**Data for this task**
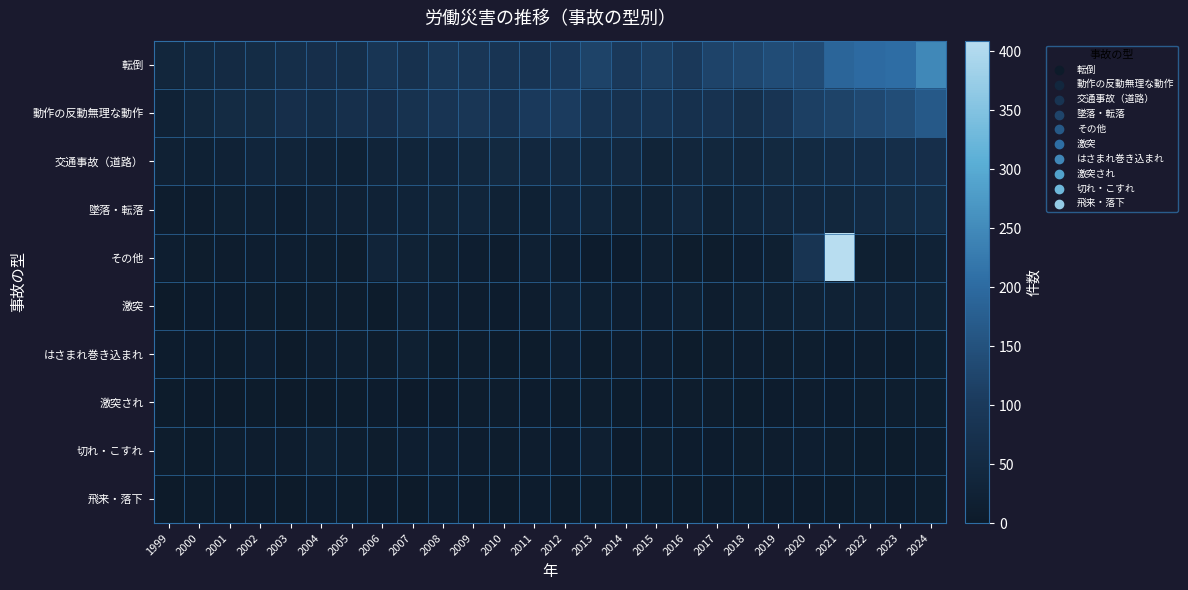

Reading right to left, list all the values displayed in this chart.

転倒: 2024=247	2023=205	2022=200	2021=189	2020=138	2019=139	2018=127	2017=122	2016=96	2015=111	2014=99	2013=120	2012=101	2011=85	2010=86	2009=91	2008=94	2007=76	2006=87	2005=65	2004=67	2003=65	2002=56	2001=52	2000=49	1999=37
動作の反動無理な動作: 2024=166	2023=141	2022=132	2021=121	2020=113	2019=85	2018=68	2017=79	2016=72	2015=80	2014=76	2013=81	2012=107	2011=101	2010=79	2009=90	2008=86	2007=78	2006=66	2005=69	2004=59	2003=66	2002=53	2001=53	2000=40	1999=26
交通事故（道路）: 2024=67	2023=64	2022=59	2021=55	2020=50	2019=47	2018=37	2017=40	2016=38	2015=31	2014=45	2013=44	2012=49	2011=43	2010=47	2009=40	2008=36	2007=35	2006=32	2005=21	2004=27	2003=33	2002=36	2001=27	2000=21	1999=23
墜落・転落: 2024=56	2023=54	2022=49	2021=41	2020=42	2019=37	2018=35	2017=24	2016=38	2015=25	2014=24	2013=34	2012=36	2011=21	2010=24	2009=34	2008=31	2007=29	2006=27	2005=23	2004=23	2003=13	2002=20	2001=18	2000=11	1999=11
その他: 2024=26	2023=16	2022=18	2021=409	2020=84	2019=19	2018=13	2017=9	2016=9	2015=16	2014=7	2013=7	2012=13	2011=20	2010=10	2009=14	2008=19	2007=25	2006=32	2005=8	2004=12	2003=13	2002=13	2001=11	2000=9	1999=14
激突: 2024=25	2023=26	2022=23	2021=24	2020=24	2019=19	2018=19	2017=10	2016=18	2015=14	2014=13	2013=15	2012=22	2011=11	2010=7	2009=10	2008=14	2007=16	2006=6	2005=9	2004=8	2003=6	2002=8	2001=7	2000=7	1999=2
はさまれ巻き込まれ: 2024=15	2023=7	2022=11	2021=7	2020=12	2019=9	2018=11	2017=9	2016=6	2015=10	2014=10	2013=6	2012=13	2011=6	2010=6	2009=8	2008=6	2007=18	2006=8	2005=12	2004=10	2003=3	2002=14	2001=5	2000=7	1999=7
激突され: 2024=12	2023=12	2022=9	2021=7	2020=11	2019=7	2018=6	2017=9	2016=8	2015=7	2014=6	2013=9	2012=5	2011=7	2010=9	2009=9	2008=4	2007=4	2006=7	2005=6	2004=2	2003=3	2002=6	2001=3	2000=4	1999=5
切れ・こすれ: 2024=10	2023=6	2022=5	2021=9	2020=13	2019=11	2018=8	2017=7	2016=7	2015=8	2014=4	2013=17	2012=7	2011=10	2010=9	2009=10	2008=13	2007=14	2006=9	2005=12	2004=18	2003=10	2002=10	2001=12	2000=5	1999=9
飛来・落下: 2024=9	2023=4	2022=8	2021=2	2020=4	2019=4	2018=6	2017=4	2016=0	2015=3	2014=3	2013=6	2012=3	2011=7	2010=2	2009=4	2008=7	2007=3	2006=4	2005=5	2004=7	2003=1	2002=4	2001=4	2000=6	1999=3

**Task details**
Pull out every line in the records above that contains the string "激突され", and copy each one in full.

**Reply**
激突され: 2024=12	2023=12	2022=9	2021=7	2020=11	2019=7	2018=6	2017=9	2016=8	2015=7	2014=6	2013=9	2012=5	2011=7	2010=9	2009=9	2008=4	2007=4	2006=7	2005=6	2004=2	2003=3	2002=6	2001=3	2000=4	1999=5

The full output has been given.